The main area is actually right on the beach! Most meals are served here under a large stretched canvas roof, with side walls on one side. If the weather is inclement, there is a dining and lounge area set back from the beach, but this is also just beach sand at your feet. The kitchen is to one side of this dining area.
The food was really superb! This is a small lodge and they do ask for dietary requirements, but if you have no specific requests, the food is varied enough with delicious seafood and meat being offered, with a selection of side dishes and fresh salads. The pizza we had on one evening and the pancakes one morning at breakfast deserve a special mention.
The beach is a wide expanse of soft white sand and is pristine and unspoilt. There are resident Fish Eagles who frequent the specially built wooden perch on one end of the beach.
Anvil Bay has a few boats available for snorkelling and fishing excursions. They also have sea kayaks, stand up paddle boards and bicycles for the more energetic. The months from July to October are whale watching season and dolphins can also be seen on the ocean safaris offered by the lodge.

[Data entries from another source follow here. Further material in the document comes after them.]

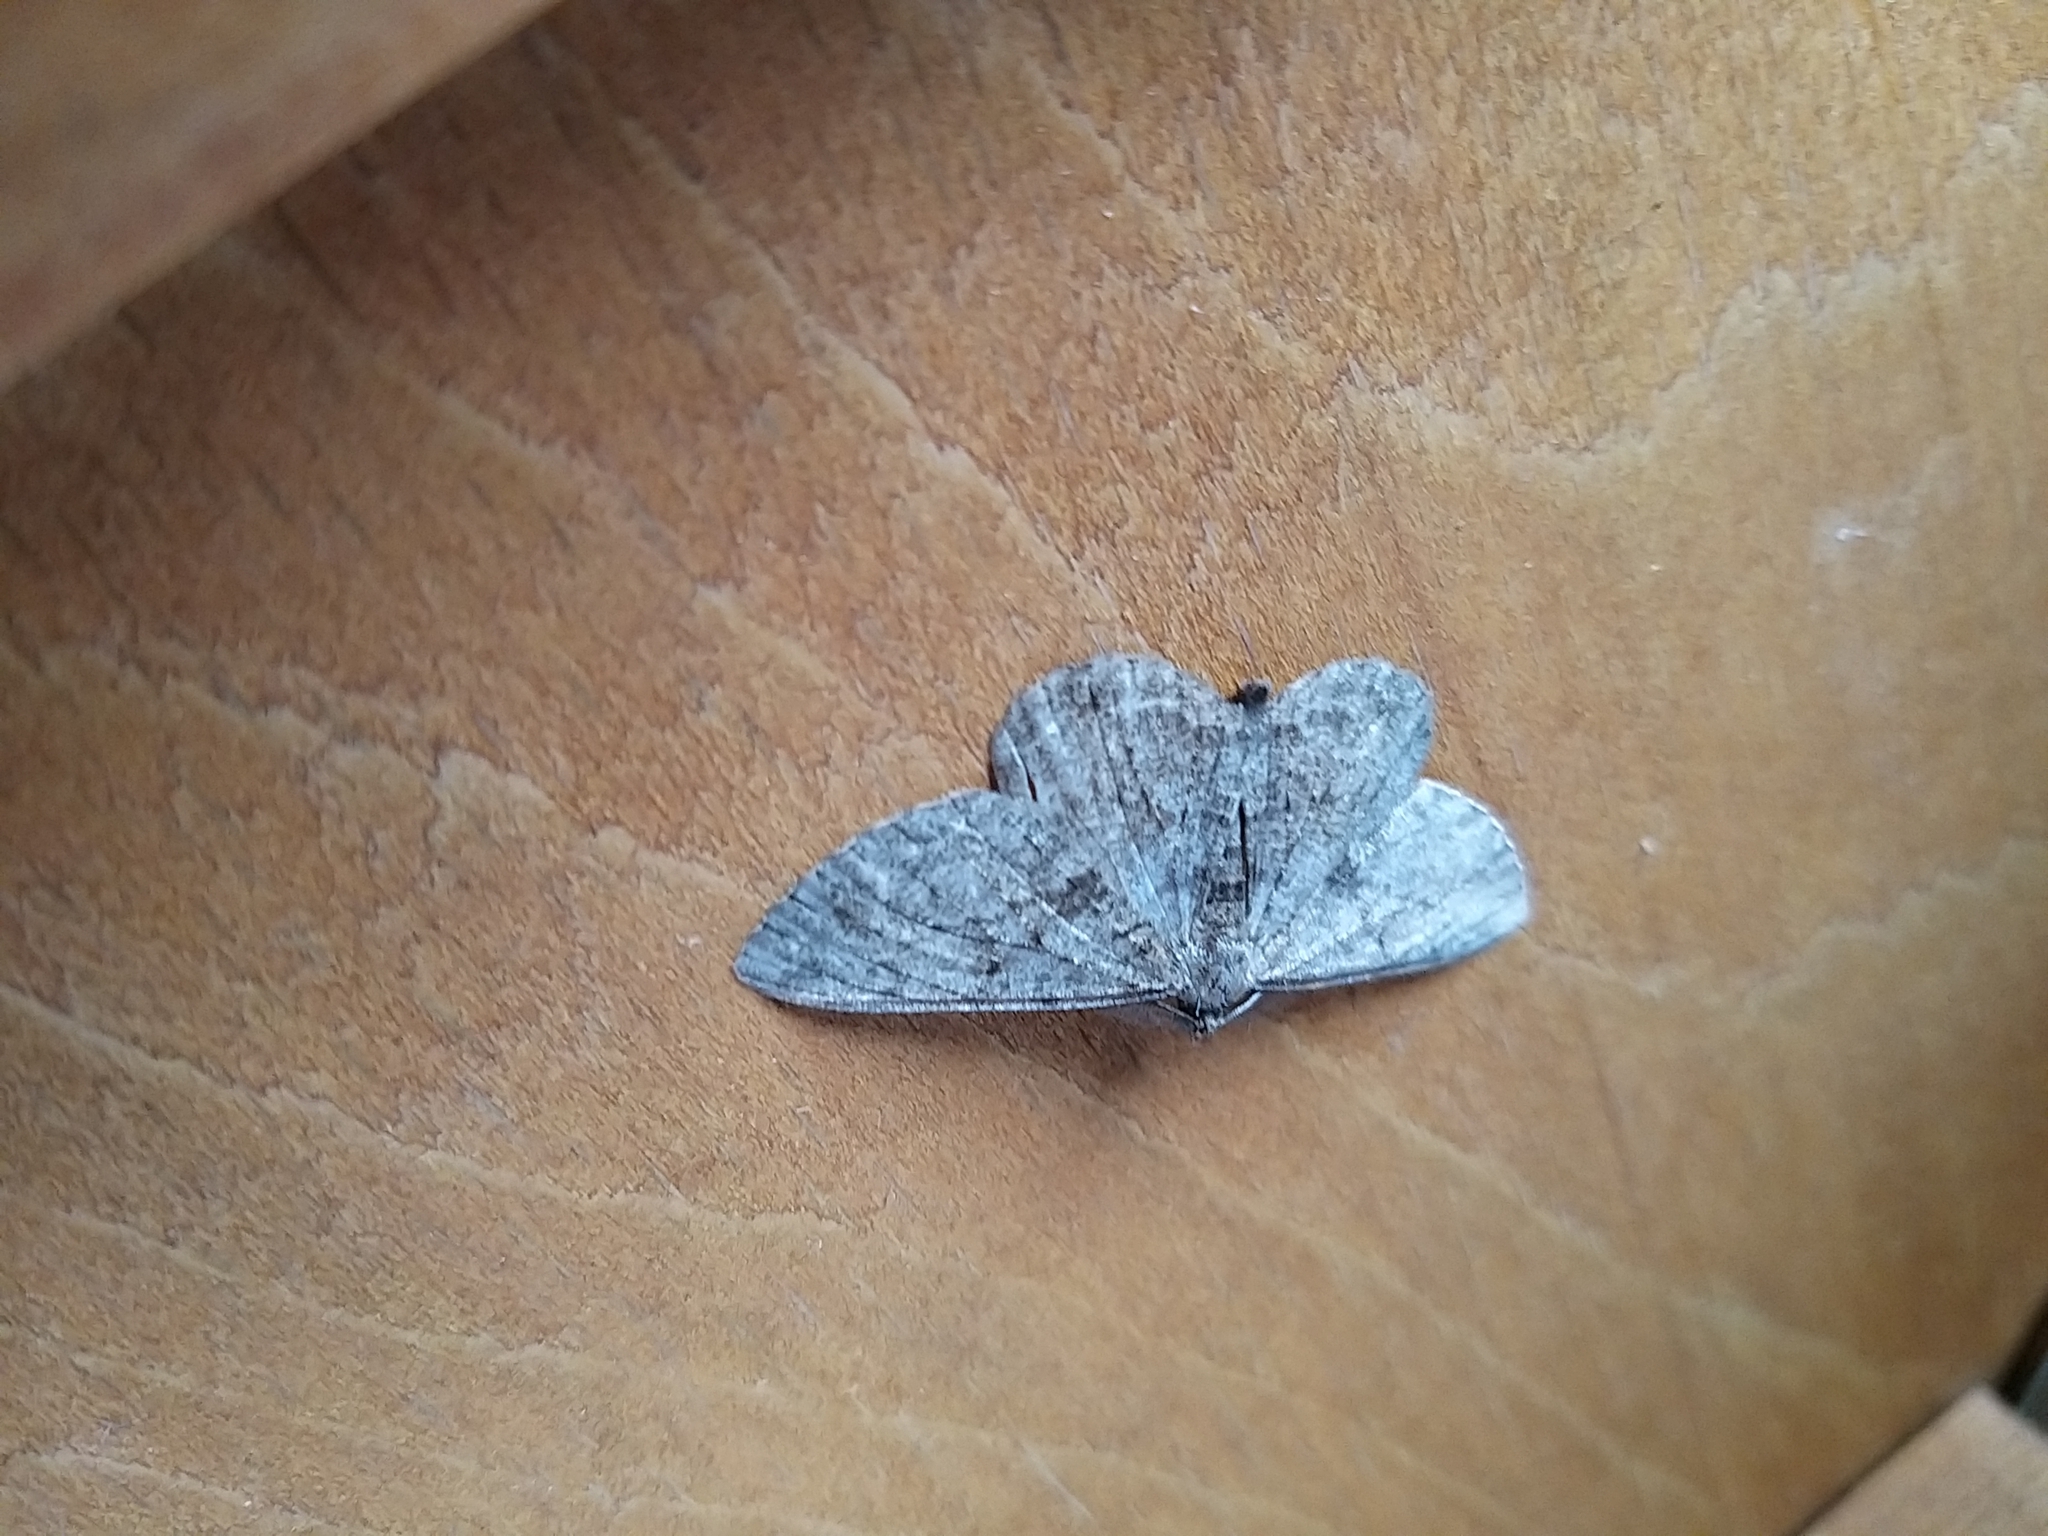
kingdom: Animalia
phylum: Arthropoda
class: Insecta
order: Lepidoptera
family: Geometridae
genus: Peribatodes
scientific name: Peribatodes rhomboidaria
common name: Willow beauty
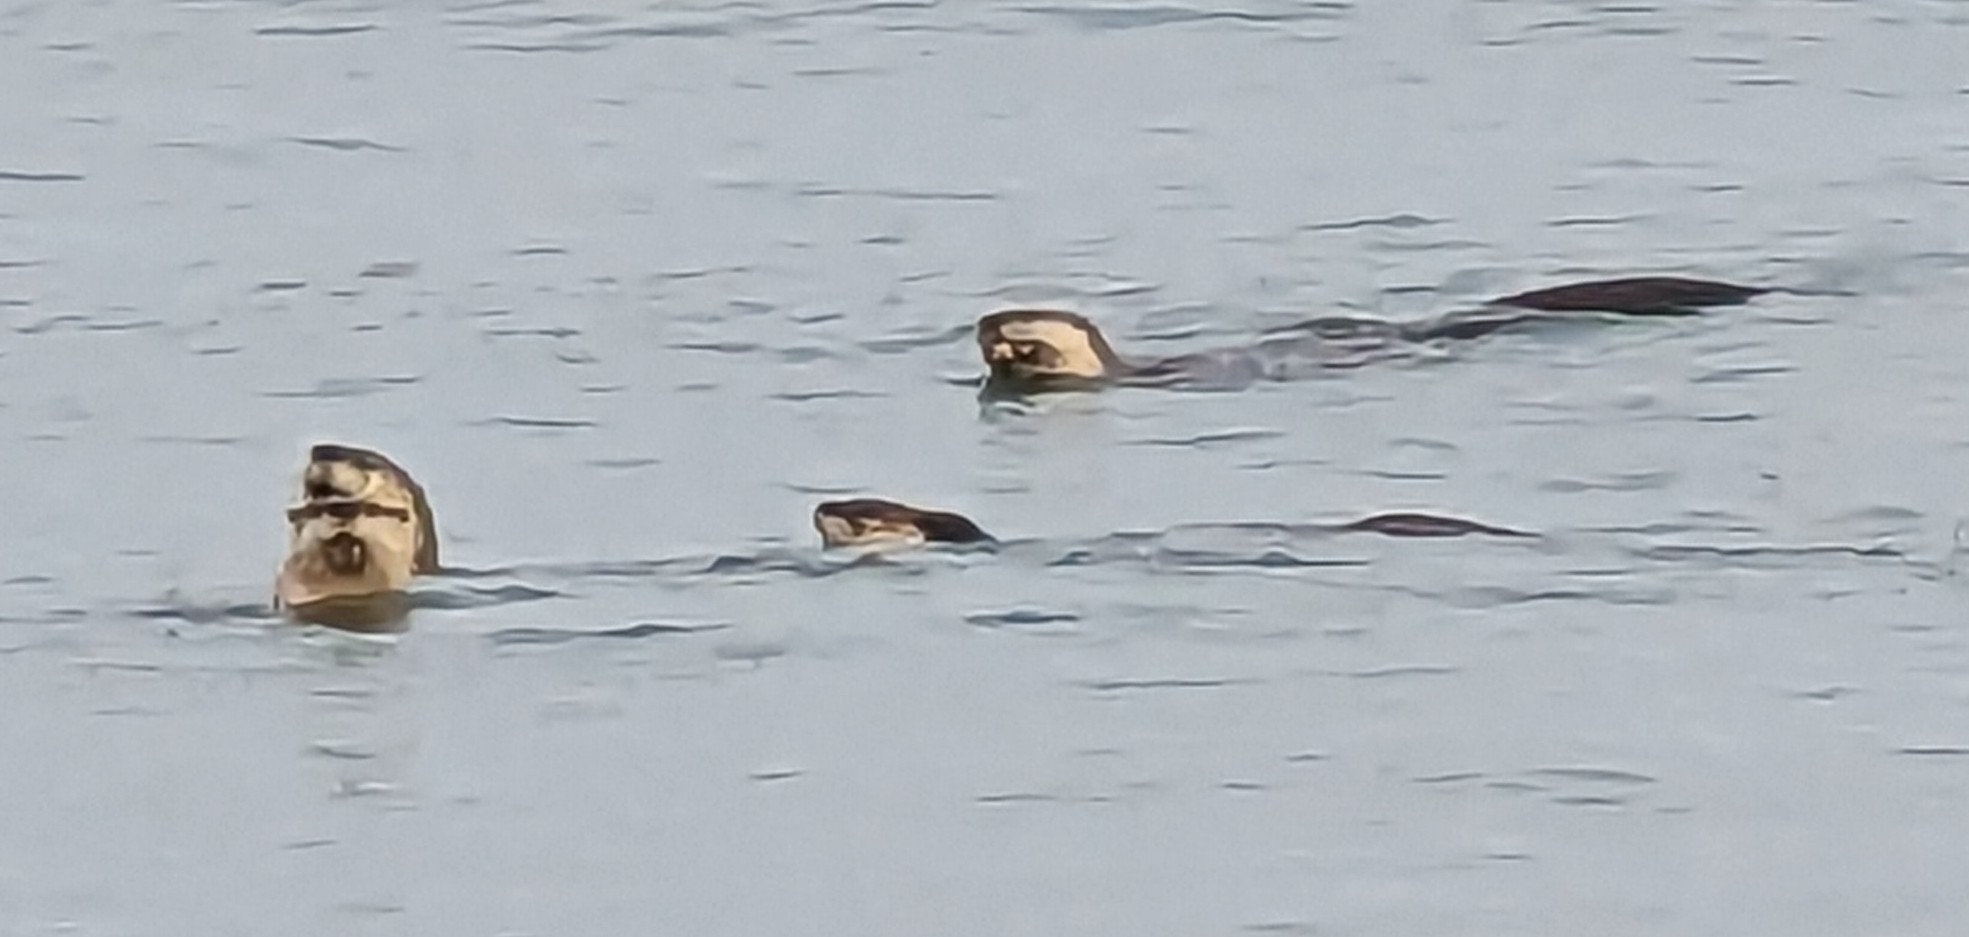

From October to March each year one may be privileged to witness the nesting of Loggerhead and Leatherback turtles. The emergence of the Hatchlings occurs from December to late March. Anvil Bay participates in the turtle monitoring program and guests can participate in a turtle tour during these months.
We were invited to walk down to the lake for sundowners and this was a quite a treat! Unfortunately it was overcast, but despite this it is so incredibly peaceful and beautiful, that the lack of the sun did not detract from our enjoyment. One can also take a walk around the dam and end up on this lovely deck area over the water of the dam for snacks and sundowners of your choice.
Anvil Bay is quite unique in that it offers the best of a bush experience on one side with a beautiful beach on the other!